Yes, the new highway right-of-way would take up just about all of the Chronicle office building on 40th Street, as well as half of the Public Storage building next door, and across the highway, it would extend to within a few feet of the Fiesta Mart. But whatever our editorial staff may think or write about the plan overall (not much; see this week's News feature), our position as a business is pretty straightforward and more or less neutral: Eminent domain is a necessary tool for governments to buy land needed for public projects, and in general, I wish there were more properties in public hands. There's been a robust outreach effort to affected property owners; we've already had a meeting with TxDOT representatives, who laid out the land acquisition process and the expected timeline, answered many questions, and explained our rights. (There's also a detailed Landowner's Bill of Rights and other process documents online, which is where any quotes below are sourced from.)

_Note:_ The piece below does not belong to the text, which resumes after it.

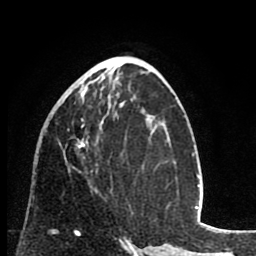
Breast MRI (dynamic contrast-enhanced), one axial slice; cropped to one breast; dynamic contrast-enhanced series, time point 2 of 8 at this slice position (early post-contrast); 1.5 T; TE 2.6 ms, TR 6.1 ms; 2 mm slice thickness; 256 × 256 image matrix, field of view 160 × 160 mm. Female patient.
Annotated regions visible in this slice (semi-automatically segmented with operator editing):
- enhancing-tissue mask used for the functional tumour volume (all voxels passing the contrast-enhancement thresholds inside the analysis volume; usually the tumour): bounding box (x1, y1, x2, y2) in pixels: (59, 80, 89, 149)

So putting aside the merits of the project, assuming things go according to TxDOT's plans, here's what's going to happen:
TxDOT is studying three options at this point: Two build options have the same footprint regarding our property, and a "no-build" option would leave us where we are. The agency will continue to evaluate the options, working toward a draft and the final environmental impact statement, including "identification of the Preferred Alternative," probably in the summer of 2023, at which point they'd begin property acquisition. They'll hire an independent appraiser, with whom we can meet, and they'll make an offer based on that, which will also detail how much of the property they will take. We can counteroffer, but a TxDOT evaluation team will determine the final offer, and if we don't accept it, they start the legal condemnation process by filing a lawsuit to acquire the property, and that's when the eminent domain attorneys start making money. (Hmmm, hizzoner the mayor's term will be up by then, and this is his legal field, isn't it?)
However that works out, construction is slated to begin in 2025, so we'd have to be out before then – with possible reimbursement for "reasonable moving costs and related expenses."
So that's pretty much where we stand, along with owners and tenants of about 150 other properties up and down the Capital Express Central corridor. It's a little less than two years until we find out if this is really happening – and it certainly appears they're heavily weighted toward yes, judging by the metrics table on their Alternatives Evaluation Process page (capexcentral.mobility35openhouse.com) – and then maybe two years more before construction begins and buildings start coming down. Meanwhile, we ponder our options and wait and see, like everyone else.